▶ [Task to complete]
Whenever "proposed" appears in a line, please copy that line from the data.

▶ [Data to process]
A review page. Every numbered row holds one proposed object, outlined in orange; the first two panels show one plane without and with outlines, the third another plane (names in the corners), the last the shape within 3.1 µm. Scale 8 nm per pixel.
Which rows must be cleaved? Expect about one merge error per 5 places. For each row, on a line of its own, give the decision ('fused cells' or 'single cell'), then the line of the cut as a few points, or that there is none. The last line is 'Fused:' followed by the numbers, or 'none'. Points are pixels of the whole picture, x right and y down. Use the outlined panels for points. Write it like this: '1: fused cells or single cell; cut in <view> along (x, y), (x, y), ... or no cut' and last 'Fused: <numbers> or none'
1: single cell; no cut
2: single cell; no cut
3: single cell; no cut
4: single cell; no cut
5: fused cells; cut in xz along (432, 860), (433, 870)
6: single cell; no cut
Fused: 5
==
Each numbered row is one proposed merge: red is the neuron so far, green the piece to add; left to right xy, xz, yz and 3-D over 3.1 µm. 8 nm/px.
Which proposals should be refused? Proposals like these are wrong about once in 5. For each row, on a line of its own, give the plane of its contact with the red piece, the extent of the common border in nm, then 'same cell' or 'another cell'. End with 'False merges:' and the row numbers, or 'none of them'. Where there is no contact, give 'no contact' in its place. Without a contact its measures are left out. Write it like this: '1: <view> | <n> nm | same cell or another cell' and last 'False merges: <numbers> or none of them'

▶ [Finished task]
A review page. Every numbered row holds one proposed object, outlined in orange; the first two panels show one plane without and with outlines, the third another plane (names in the corners), the last the shape within 3.1 µm. Scale 8 nm per pixel.
Each numbered row is one proposed merge: red is the neuron so far, green the piece to add; left to right xy, xz, yz and 3-D over 3.1 µm. 8 nm/px.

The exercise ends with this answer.